Сэмюел вернулся из Стаффорда в совершенно истерическом состоянии. Его рассказ о происшедшем, который он вел чрезвычайно громким голосом, звучал весьма нелепо, хотя и трогательно, и явно искажал истину из-за ошибок памяти. Когда он перешел к рассказу о появлении Дика Пови, который все еще находился в лазарете и которого по такому случаю привезли в Стаффорд и доставили в тюрьму, он безутешно разрыдался. Видеть его муки было совершенно невыносимо.
Кашель у него опять утих, но он по собственному желанию лег в постель. А на следующий день, то есть в день казни, он оставался в постели и после обеда. Вечером англиканский священник пригласил его к себе, чтобы обсудить предполагаемое шествие. На другой день, в субботу, он сказал, что останется лежать в постели. Холодные ливни затопляли город, и после вечернего визита к священнику кашель у него резко усилился, но Констанция не испытывала опасений за него – самая тяжелая часть зимы миновала и нечего было толкать его на проявление неучтивости. Она спокойно уверяла себя, что ему следует лежать в постели, сколько захочется, что он должен как можно дольше отдыхать после тех физических и душевных страданий, кои выпали на его долю. Кашель стал резким и сухим, но не таким мучительным, как раньше, лицо горело, было сумрачным и унылым; его слегка знобило, пульс и дыхание были учащенными – все это свидетельствовало, что простуда возобновилась. Он провел ночь без сна, лишь изредка ненадолго погружаясь в дремоту, во время которой что-то говорил. На рассвете он поел горячего, спросил, какой сегодня день недели, нахмурился и, по-видимому, сразу уснул. В одиннадцать часов он отказался от еды, дремал с краткими перерывами все время, пока шла демонстрация и ее полный разнузданности финал.

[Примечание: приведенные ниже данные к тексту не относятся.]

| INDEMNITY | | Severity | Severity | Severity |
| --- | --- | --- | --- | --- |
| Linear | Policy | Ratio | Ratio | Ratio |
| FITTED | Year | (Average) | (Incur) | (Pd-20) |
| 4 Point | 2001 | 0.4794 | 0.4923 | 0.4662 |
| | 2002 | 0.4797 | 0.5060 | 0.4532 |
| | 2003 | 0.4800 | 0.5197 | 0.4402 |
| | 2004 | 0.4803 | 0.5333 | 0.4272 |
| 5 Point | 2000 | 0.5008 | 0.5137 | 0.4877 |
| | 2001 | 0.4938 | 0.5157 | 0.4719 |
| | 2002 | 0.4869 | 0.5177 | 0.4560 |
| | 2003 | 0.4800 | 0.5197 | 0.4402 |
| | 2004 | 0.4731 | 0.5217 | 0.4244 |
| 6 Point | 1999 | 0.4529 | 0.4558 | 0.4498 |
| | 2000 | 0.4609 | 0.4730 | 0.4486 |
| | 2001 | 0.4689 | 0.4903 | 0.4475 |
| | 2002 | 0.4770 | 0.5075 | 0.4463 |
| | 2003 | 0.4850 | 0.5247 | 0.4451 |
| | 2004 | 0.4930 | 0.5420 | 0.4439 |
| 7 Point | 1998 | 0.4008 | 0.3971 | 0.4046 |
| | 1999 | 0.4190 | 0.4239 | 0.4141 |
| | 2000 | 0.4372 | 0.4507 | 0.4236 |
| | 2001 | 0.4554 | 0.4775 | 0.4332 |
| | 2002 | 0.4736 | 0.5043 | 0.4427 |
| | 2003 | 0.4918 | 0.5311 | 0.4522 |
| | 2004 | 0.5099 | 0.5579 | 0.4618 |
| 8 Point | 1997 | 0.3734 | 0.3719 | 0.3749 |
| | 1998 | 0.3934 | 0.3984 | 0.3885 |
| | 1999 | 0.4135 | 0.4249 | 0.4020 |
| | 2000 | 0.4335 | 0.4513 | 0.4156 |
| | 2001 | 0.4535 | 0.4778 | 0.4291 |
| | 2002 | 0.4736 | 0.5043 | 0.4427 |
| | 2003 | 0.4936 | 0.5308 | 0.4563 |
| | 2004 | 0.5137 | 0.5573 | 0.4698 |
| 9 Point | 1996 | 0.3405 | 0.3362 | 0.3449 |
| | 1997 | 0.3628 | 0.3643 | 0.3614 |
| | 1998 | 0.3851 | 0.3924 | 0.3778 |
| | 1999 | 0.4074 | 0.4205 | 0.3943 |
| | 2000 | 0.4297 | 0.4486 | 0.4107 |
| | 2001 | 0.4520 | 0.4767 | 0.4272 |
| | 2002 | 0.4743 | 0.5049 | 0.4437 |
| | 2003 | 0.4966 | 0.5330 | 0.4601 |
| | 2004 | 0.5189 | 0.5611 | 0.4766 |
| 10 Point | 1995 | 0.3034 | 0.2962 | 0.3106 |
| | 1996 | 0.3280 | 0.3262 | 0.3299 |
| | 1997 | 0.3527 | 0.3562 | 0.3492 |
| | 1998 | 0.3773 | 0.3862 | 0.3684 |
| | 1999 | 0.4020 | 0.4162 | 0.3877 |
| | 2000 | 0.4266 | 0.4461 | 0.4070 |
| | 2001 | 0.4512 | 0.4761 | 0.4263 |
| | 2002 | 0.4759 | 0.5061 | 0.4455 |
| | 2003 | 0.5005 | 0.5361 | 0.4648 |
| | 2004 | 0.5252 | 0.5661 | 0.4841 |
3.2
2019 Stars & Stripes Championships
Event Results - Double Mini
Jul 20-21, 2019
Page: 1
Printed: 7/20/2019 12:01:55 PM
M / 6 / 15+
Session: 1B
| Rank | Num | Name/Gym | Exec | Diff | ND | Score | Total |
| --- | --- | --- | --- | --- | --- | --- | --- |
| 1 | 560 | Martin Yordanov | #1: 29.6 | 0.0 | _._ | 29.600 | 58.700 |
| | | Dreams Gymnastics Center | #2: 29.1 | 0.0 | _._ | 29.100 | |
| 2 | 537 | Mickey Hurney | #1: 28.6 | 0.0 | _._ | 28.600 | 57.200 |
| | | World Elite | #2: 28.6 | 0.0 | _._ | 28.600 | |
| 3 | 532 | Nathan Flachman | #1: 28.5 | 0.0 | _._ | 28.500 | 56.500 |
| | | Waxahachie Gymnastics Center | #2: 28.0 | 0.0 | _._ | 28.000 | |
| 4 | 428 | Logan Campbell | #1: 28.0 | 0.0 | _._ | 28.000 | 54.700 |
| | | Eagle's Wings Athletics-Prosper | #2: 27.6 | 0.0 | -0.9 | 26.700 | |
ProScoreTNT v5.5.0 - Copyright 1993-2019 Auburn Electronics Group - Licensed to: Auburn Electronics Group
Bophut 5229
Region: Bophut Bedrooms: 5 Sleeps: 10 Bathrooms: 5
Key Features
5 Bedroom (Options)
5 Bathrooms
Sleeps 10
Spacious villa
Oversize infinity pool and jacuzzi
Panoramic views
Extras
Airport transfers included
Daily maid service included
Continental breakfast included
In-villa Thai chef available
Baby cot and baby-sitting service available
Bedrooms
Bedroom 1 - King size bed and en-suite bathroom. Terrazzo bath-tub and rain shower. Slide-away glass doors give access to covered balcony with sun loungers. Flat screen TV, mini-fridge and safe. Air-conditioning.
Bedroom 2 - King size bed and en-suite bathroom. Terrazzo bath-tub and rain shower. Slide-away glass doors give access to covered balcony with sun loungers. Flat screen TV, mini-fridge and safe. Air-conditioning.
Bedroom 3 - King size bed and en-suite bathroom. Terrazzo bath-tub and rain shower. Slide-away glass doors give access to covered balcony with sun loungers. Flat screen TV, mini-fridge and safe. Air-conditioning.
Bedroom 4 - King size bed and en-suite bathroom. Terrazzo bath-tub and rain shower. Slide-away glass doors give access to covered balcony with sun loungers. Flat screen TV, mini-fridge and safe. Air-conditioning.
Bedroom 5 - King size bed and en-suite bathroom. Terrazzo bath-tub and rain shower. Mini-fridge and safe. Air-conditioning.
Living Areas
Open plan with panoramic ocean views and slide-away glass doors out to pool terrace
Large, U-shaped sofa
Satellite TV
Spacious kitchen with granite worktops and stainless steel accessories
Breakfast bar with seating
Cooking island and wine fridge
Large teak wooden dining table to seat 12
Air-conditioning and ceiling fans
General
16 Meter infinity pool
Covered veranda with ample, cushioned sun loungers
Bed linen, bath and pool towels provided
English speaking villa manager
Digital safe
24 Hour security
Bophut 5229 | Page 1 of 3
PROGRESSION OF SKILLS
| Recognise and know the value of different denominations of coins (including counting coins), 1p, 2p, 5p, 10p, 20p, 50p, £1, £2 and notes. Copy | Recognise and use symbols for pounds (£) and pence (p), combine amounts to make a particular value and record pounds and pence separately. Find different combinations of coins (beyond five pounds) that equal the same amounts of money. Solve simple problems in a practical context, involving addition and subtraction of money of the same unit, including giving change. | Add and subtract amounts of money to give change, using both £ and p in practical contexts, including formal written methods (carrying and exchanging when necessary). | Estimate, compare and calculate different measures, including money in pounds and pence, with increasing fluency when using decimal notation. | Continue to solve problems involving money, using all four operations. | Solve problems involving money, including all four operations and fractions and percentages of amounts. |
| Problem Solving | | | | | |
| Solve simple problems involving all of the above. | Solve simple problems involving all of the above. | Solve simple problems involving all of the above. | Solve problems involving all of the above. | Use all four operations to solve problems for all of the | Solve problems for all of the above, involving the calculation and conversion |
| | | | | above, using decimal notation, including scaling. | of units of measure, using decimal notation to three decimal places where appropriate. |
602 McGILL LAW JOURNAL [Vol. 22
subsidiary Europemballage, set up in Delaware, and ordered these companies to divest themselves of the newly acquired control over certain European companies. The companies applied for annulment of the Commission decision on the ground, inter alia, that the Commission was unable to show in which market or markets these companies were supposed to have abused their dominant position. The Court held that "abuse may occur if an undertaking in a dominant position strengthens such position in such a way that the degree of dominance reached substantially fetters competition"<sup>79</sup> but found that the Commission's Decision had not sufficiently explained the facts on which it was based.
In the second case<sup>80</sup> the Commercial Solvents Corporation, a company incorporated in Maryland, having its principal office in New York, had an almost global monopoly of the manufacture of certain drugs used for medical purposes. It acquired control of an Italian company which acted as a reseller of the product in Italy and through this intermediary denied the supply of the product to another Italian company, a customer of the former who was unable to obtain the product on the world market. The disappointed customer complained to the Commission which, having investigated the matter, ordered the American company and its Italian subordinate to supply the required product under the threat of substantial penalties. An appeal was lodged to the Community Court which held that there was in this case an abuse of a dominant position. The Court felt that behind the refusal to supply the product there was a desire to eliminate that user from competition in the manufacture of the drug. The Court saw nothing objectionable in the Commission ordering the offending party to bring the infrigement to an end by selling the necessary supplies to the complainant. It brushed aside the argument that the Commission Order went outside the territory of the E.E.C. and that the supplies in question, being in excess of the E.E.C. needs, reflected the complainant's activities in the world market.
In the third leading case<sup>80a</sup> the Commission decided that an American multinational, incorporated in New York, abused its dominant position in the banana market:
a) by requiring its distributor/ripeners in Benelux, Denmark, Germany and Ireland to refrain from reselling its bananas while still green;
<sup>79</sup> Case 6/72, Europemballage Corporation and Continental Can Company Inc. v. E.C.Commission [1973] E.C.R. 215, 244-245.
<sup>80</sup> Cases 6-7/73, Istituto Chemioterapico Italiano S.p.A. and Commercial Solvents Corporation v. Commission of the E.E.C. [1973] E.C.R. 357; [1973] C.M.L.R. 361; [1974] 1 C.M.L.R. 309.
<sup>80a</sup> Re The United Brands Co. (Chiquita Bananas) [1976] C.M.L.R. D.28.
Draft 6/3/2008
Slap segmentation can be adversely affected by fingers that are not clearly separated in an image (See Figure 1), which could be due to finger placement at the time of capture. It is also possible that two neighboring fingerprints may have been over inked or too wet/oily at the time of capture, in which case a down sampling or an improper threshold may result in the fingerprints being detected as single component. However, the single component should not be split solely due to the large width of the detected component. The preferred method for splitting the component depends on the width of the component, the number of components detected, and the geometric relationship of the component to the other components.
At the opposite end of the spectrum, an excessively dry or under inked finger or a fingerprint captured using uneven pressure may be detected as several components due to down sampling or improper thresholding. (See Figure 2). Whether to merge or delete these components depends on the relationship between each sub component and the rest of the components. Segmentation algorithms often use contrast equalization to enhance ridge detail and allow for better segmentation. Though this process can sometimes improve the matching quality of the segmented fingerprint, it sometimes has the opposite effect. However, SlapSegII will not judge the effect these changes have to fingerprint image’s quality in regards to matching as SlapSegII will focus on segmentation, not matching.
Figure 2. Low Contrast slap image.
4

Констанция, приготовив ему еду, подошла к постели и наклонилась над ним. Лихорадка несколько усилилась, дыхание участилось, губы покрылись мелкими лиловыми бугорками. Когда она заговорила о еде, он с отвращением слабо покачал головой. Именно из-за его упорного нежелания поесть она впервые ощутила серьезное беспокойство. Ей в душу закралось неприятное подозрение: не случилось ли с ним что-нибудь страшное?
Что-то, трудно сказать, что именно, заставило ее наклониться пониже и приложить ухо к его груди… Она услышала, как в этой таинственной клетке быстро следуют друг за другом слабые сухие, хрустящие звуки, подобные тем, какие бывают, когда потрешь над ухом прядку волос. Хрустящий хрип прекратился, затем возобновился, и она заметила, что он появляется при вдохе. Сэмюел закашлялся, и эти звуки усилились; лицо его исказила гримаса боли, и он приложил руку к боку.
– Бок болит! – с трудом прошептал он.
Констанция зашла в гостиную, где Сирил что-то рисовал.
– Сирил, – сказала она, – сходи к доктору Гарропу и попроси его немедленно прийти. Если его нет, пусть придет его новый коллега.
– К папе?
– Да.
– А что случилось?
– Пожалуйста, делай, что я сказала, – резко ответила Констанция и добавила. – Не знаю, что случилось. Может быть, ничего. Но мне как-то неспокойно.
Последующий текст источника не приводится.